We lived for a time in an abandoned general store (post office, train station and hotel all in one building) and, while Peter returned to Massachussets to pursue his career (he is now a world renowned expert in seventeenth century joinery and chief woodworker at Plymouth Plantation), I spent the next 5 or 6 years working as a traditional chairmaker. Using only hand tools I made Shaker style ladder-back chairs and traveled around in my little red truck making the rounds of juried craft shows and museums. The old crafters joke eventually won out…What would I do if I won the lottery ? Keep making chairs until the money runs out !

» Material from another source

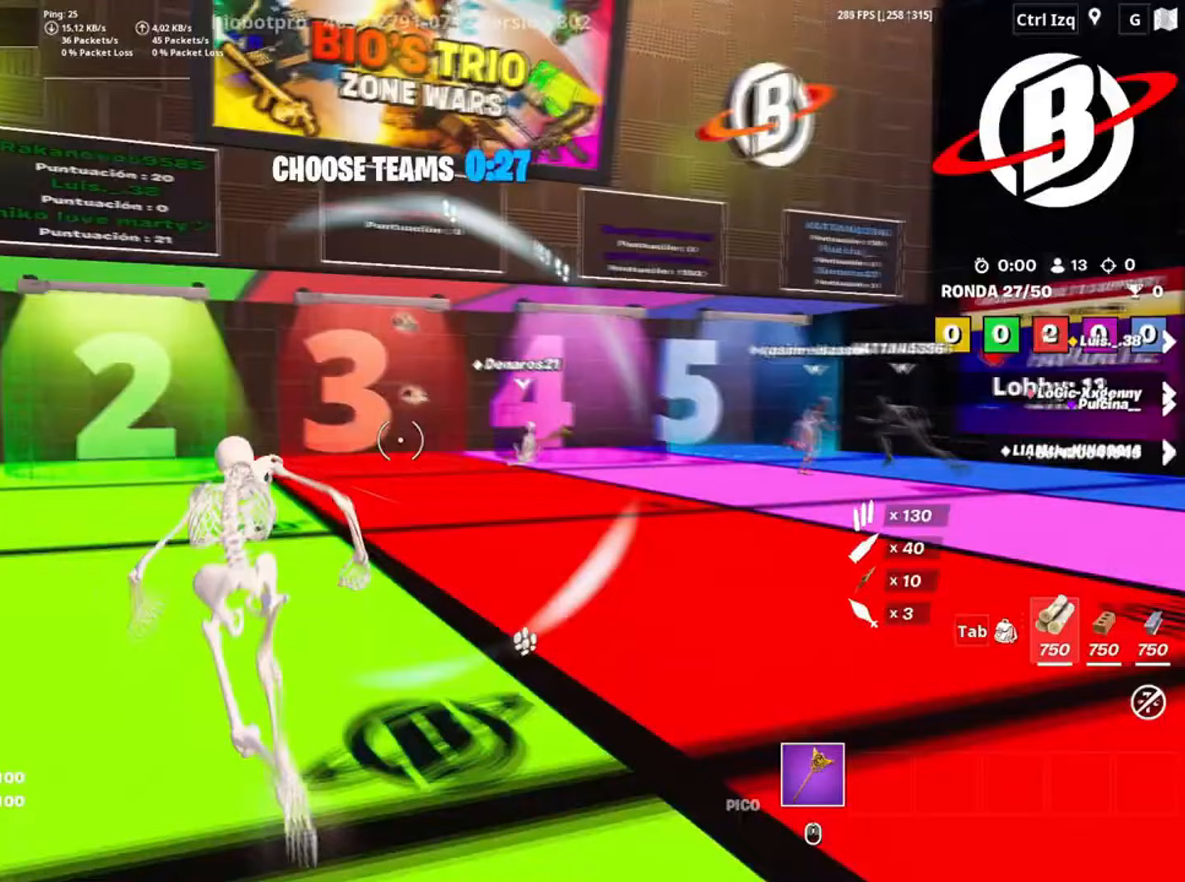
{"keys": ["d", "w"], "mouse": [], "events": [[50, "a", "up"], [50, "d", "down"]]}
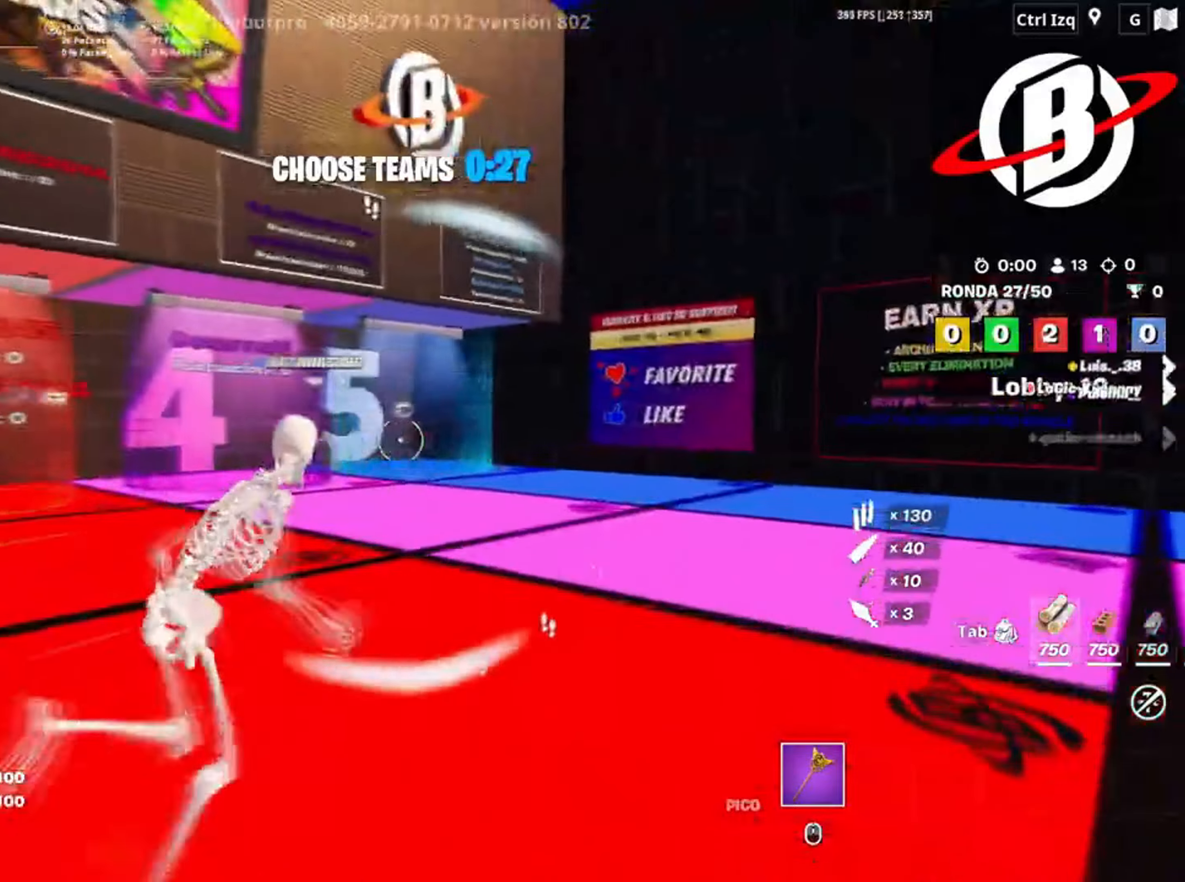
{"keys": ["d", "w"], "mouse": [], "events": [[17, "d", "up"], [383, "d", "down"]]}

I can’t count the number of odd jobs that have put bread on the table since then, but they include farm hand, carpenter, bookbinder, vest maker, stripper at a three-woman printing company and picture framer off and on for 25 years. All of which made for interesting detours and each were attempts to make enough money so that I could paint. My easel has been set up in every one of the 26 places I have lived so far and by the time I decided to give painting my full time efforts I was well into my early forties.
My partner of over 20 years, Pat Lackey, is a hospice nurse, and living with her has taught me that life is short and far too precious to be doing something less than meaningful work. With her encouragement and support, I took the leap and had the first solo showing of my artwork in 2001. The success of that show set me squarely on the path toward my dream of being an artist.
I now paint full time and divide the work between my log cabin home with adjoining studio along the Little Conewago Creek in Manchester, PA and the open studio of Martha’s Vineyard, MA. I work at my easel happily and gratefully all day, every day, with the loyal companionship of Finnegan the Bernese Mt. Dog, taking not one minute for granted.